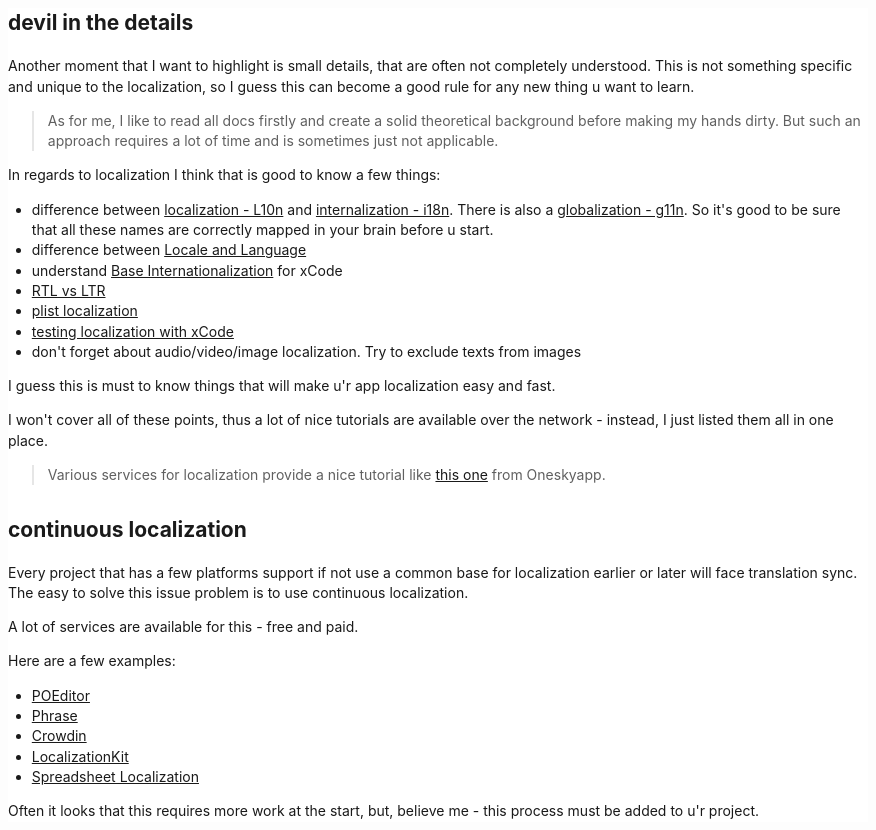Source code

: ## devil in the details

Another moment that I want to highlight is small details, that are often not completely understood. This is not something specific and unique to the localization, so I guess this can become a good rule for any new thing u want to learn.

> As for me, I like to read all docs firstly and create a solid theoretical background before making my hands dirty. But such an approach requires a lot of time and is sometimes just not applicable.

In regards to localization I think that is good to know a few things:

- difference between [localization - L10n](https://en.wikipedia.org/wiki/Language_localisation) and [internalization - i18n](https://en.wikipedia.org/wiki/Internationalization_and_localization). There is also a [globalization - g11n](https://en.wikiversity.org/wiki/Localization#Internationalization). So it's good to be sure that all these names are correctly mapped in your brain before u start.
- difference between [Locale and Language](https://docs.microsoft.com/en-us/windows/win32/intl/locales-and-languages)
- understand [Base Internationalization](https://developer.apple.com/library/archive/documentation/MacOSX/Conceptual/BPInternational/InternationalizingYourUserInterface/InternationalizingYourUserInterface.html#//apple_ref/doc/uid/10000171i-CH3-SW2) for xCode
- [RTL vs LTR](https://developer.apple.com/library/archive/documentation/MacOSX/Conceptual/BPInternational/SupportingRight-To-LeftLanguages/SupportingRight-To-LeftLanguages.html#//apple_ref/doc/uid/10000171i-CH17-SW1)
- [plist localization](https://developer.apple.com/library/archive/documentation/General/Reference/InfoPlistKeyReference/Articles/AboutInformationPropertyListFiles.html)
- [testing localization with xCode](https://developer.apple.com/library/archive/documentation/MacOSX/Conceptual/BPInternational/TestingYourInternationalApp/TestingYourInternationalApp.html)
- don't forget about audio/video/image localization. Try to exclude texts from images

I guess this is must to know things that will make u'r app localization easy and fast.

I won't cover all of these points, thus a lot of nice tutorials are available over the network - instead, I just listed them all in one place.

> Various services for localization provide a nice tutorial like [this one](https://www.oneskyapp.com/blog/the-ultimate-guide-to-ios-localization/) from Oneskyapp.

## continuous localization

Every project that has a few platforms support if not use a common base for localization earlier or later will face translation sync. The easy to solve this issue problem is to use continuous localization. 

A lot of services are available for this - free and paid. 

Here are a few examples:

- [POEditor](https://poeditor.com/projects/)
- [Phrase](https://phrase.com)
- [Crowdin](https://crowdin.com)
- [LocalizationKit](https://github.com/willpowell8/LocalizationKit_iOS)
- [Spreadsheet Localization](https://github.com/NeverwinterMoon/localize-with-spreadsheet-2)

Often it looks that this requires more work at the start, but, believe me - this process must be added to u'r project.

==

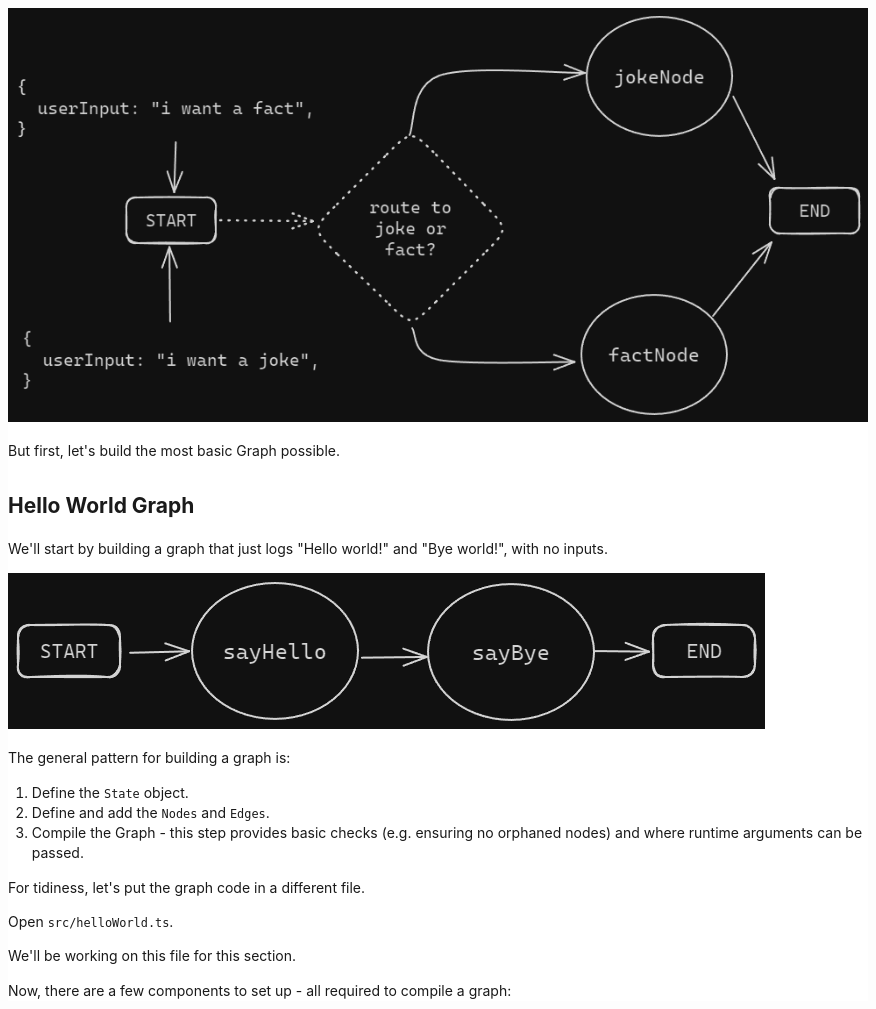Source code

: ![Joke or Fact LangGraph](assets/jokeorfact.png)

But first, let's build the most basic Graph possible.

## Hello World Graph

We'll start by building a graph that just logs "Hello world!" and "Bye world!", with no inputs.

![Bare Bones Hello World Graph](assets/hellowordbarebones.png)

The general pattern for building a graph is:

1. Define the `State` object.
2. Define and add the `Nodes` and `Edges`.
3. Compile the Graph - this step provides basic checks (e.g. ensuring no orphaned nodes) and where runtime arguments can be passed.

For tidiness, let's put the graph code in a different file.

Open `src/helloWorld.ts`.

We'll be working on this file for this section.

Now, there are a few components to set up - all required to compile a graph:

_WHAT IS NEEDED_
Locate every line in the items above that contains the word "services", and copy each of those lines out in full.

_EXERCISE ANSWER_
> Various services for localization provide a nice tutorial like [this one](https://www.oneskyapp.com/blog/the-ultimate-guide-to-ios-localization/) from Oneskyapp.
A lot of services are available for this - free and paid. 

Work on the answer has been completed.